Morgan Stanley (NYSE:MS) downgraded Fortinet to Equal-weight from Overweight, citing the “meaningful change in firewall refresh expectations.”
The firm had based its bullish thesis on a projected $400 million to $450 million product revenue opportunity tied to the refresh between 2025 and 2026.
“Given that firewall refresh is now 40-50% complete… the catalyst we had been expecting is no longer present,” Morgan Stanley wrote, adding that weaker-than-expected subscription revenue and free cash flow further pressured the stock.
KeyBanc also cut Fortinet to Sector Weight, describing the second-quarter update as “cold water on the refresh cycle.”
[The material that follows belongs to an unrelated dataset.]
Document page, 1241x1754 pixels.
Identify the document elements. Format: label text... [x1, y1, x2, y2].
The firm said the refresh cohort through 2026 was further along than anticipated, and visibility into upgrades from lower-end appliances remained low.
“The underlying product revenue growth excluding the refresh benefit of flat-to-down y/y in 1H25 is worse than we expected,” KeyBanc wrote, warning of a “challenging setup” into 2026.
Piper Sandler lowered its rating to Neutral, saying it was “tapping out” as the refresh impact now “appears obfuscated.”
While second-quarter results were a “step in the right direction,” the firm said investors are now facing a “multi-quarter, show-me situation.”
Fortinet shares are down 25% on Thursday, trading around the $72.14 mark.